* BEGIN DATA FOR THE TASK *
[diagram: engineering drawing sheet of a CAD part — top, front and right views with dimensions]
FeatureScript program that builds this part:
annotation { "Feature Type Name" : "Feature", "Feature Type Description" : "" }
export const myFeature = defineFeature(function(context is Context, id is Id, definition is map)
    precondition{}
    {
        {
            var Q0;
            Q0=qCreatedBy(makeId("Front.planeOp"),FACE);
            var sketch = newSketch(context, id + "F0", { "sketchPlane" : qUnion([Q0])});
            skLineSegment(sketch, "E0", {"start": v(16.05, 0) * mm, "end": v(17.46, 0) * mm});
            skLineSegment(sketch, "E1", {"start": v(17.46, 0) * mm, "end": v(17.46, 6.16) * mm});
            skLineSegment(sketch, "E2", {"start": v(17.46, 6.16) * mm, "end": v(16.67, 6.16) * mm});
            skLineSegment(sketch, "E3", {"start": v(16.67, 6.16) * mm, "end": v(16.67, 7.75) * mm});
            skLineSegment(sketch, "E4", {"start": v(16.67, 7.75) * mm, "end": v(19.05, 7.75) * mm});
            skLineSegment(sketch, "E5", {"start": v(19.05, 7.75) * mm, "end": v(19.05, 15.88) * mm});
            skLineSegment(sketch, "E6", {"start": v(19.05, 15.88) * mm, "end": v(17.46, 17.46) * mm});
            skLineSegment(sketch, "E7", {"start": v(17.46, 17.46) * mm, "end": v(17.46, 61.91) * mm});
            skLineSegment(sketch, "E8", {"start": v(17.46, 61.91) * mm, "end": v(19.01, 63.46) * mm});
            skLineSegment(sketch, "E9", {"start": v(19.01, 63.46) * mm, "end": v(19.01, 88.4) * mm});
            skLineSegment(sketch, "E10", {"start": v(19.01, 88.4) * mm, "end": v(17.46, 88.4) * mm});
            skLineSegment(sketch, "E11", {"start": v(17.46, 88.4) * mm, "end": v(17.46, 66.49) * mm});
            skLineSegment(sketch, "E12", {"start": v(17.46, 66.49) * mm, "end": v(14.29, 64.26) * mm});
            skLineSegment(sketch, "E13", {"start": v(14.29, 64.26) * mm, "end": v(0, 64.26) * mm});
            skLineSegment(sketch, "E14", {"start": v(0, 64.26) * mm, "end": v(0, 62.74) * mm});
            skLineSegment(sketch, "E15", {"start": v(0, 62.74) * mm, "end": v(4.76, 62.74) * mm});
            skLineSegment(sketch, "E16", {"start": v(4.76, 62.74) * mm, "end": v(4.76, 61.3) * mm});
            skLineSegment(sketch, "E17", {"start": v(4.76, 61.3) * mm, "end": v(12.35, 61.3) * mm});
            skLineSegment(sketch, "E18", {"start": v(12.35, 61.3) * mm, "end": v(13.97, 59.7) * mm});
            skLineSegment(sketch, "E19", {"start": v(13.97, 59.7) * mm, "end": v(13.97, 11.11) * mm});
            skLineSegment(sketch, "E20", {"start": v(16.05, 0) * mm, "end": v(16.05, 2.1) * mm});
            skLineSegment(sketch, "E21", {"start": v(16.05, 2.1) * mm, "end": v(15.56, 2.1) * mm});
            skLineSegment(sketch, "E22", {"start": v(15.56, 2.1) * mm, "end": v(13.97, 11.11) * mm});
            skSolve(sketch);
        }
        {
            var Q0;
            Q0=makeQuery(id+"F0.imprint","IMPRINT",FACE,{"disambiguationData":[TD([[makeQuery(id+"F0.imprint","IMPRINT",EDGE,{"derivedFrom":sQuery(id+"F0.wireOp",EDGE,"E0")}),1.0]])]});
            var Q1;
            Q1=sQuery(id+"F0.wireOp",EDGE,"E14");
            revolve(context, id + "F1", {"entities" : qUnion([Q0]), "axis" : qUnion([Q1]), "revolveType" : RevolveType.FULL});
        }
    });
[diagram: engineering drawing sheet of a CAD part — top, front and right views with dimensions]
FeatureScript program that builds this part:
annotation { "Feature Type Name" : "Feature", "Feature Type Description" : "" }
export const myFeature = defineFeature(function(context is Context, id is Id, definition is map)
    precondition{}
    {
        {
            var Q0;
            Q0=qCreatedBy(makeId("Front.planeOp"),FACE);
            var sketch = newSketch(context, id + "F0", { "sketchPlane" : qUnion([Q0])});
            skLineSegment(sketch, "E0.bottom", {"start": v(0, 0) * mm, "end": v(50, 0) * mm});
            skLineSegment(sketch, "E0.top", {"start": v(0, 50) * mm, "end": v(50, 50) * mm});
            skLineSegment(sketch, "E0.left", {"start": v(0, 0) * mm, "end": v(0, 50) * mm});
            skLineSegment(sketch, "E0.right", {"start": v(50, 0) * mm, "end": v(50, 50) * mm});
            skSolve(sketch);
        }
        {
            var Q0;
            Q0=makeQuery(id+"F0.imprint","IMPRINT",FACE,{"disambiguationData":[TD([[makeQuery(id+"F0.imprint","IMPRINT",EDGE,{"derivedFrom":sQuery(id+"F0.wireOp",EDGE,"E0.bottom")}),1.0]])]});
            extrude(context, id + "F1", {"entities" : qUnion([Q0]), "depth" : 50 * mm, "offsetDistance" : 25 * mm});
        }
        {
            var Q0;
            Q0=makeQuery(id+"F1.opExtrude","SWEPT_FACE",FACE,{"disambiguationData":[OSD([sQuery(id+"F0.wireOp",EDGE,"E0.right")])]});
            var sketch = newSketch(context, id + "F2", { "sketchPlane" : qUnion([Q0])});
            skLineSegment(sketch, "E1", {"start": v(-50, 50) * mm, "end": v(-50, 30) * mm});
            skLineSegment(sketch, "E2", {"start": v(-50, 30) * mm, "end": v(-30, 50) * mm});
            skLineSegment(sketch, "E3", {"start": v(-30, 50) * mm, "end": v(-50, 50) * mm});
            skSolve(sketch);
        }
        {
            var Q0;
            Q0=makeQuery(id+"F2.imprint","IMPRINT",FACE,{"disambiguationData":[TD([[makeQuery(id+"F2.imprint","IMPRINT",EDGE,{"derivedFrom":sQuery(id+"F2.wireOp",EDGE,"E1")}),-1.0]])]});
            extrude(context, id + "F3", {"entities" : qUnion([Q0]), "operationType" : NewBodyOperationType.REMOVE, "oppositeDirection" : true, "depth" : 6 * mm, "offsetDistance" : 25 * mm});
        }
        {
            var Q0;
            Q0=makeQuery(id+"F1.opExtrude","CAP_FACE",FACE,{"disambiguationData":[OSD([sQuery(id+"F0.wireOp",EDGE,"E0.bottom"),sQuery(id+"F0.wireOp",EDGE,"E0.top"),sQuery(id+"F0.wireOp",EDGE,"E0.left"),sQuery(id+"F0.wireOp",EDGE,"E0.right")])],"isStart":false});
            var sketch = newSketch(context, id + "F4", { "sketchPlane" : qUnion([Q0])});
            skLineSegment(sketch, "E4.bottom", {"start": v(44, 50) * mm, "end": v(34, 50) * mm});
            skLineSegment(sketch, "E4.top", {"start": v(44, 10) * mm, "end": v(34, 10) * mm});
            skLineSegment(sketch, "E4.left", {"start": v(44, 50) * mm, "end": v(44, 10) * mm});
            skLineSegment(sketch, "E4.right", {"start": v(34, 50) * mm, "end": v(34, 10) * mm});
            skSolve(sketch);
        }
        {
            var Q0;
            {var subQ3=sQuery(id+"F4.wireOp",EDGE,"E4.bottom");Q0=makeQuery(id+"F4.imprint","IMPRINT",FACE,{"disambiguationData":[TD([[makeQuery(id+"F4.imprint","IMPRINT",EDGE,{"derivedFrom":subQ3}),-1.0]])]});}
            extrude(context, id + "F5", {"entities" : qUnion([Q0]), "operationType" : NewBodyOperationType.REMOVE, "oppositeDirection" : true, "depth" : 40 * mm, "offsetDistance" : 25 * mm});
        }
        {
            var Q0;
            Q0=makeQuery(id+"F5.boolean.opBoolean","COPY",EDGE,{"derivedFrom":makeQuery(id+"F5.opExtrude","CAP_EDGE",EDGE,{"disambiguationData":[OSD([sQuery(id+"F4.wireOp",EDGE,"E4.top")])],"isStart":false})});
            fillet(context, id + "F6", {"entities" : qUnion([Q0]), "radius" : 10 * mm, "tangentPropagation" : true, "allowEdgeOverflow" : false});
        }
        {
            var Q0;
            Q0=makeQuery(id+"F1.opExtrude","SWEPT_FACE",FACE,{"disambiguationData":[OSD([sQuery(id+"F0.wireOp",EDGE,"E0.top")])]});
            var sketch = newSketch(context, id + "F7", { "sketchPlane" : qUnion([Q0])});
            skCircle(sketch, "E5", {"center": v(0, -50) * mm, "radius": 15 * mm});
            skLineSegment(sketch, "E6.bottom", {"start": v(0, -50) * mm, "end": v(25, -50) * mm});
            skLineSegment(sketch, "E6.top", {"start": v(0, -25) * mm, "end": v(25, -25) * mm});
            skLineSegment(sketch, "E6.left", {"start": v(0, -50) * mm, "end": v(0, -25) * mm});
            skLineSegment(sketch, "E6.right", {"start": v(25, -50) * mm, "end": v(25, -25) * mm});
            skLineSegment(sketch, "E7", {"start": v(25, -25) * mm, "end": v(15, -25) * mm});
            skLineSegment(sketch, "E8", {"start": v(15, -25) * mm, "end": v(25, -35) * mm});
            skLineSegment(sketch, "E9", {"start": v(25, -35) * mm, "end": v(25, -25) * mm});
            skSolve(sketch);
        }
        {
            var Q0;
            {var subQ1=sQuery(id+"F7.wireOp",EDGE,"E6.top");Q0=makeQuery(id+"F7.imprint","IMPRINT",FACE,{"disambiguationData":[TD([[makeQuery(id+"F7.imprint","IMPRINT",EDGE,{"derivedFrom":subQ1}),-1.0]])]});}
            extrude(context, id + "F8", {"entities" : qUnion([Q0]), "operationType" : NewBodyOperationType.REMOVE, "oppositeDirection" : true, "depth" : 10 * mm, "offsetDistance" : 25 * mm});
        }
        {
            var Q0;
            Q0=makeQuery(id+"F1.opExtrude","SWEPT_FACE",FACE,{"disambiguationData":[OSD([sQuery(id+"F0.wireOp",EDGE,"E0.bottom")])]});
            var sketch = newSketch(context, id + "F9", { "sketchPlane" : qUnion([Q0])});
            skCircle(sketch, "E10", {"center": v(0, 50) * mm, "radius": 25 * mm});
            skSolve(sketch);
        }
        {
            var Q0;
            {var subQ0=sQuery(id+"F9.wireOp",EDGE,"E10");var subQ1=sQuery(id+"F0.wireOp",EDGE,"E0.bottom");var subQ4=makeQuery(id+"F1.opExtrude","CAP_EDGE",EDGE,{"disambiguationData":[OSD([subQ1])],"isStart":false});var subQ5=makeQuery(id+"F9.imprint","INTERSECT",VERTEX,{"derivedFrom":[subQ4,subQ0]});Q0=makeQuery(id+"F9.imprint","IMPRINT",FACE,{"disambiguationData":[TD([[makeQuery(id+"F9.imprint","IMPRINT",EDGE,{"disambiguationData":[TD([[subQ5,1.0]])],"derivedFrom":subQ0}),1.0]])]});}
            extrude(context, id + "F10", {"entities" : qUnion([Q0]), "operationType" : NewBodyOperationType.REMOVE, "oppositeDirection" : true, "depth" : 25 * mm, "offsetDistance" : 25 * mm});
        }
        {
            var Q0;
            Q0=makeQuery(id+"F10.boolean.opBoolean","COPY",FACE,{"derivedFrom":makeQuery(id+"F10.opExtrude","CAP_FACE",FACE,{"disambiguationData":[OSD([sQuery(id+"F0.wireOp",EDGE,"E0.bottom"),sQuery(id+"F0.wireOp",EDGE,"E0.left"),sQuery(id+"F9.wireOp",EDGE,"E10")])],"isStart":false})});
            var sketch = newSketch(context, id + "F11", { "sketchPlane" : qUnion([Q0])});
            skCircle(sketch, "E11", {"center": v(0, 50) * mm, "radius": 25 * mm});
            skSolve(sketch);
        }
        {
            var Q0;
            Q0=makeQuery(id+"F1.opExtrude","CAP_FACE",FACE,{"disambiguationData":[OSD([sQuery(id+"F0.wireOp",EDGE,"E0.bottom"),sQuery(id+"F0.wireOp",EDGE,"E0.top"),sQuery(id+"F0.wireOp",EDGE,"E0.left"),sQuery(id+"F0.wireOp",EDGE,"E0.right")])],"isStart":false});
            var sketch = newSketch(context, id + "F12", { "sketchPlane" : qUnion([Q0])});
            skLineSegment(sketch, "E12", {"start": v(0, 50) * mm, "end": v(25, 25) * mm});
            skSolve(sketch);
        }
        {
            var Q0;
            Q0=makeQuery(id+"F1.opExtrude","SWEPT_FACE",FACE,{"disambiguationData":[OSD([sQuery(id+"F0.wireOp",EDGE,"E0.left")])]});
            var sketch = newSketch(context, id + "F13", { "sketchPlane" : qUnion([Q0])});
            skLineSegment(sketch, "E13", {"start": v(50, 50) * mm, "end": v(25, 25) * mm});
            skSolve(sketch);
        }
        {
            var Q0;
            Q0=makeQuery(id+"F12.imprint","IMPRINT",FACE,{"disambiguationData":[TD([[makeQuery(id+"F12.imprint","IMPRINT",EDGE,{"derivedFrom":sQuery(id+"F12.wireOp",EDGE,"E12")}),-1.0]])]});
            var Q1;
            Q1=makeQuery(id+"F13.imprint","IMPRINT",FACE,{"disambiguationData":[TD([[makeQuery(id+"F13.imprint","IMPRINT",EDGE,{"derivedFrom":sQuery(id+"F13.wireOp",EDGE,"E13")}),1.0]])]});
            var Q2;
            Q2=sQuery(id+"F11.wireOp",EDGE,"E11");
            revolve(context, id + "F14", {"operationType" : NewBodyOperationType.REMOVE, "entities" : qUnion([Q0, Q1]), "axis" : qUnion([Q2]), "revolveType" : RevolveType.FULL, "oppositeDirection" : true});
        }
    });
* END DATA FOR THE TASK *
> _WHAT IS ASKED_: Return every line of the rows above that contains the string "operationType".

> _TASK RESPONSE_:
            extrude(context, id + "F3", {"entities" : qUnion([Q0]), "operationType" : NewBodyOperationType.REMOVE, "oppositeDirection" : true, "depth" : 6 * mm, "offsetDistance" : 25 * mm});
            extrude(context, id + "F5", {"entities" : qUnion([Q0]), "operationType" : NewBodyOperationType.REMOVE, "oppositeDirection" : true, "depth" : 40 * mm, "offsetDistance" : 25 * mm});
            extrude(context, id + "F8", {"entities" : qUnion([Q0]), "operationType" : NewBodyOperationType.REMOVE, "oppositeDirection" : true, "depth" : 10 * mm, "offsetDistance" : 25 * mm});
            extrude(context, id + "F10", {"entities" : qUnion([Q0]), "operationType" : NewBodyOperationType.REMOVE, "oppositeDirection" : true, "depth" : 25 * mm, "offsetDistance" : 25 * mm});
            revolve(context, id + "F14", {"operationType" : NewBodyOperationType.REMOVE, "entities" : qUnion([Q0, Q1]), "axis" : qUnion([Q2]), "revolveType" : RevolveType.FULL, "oppositeDirection" : true});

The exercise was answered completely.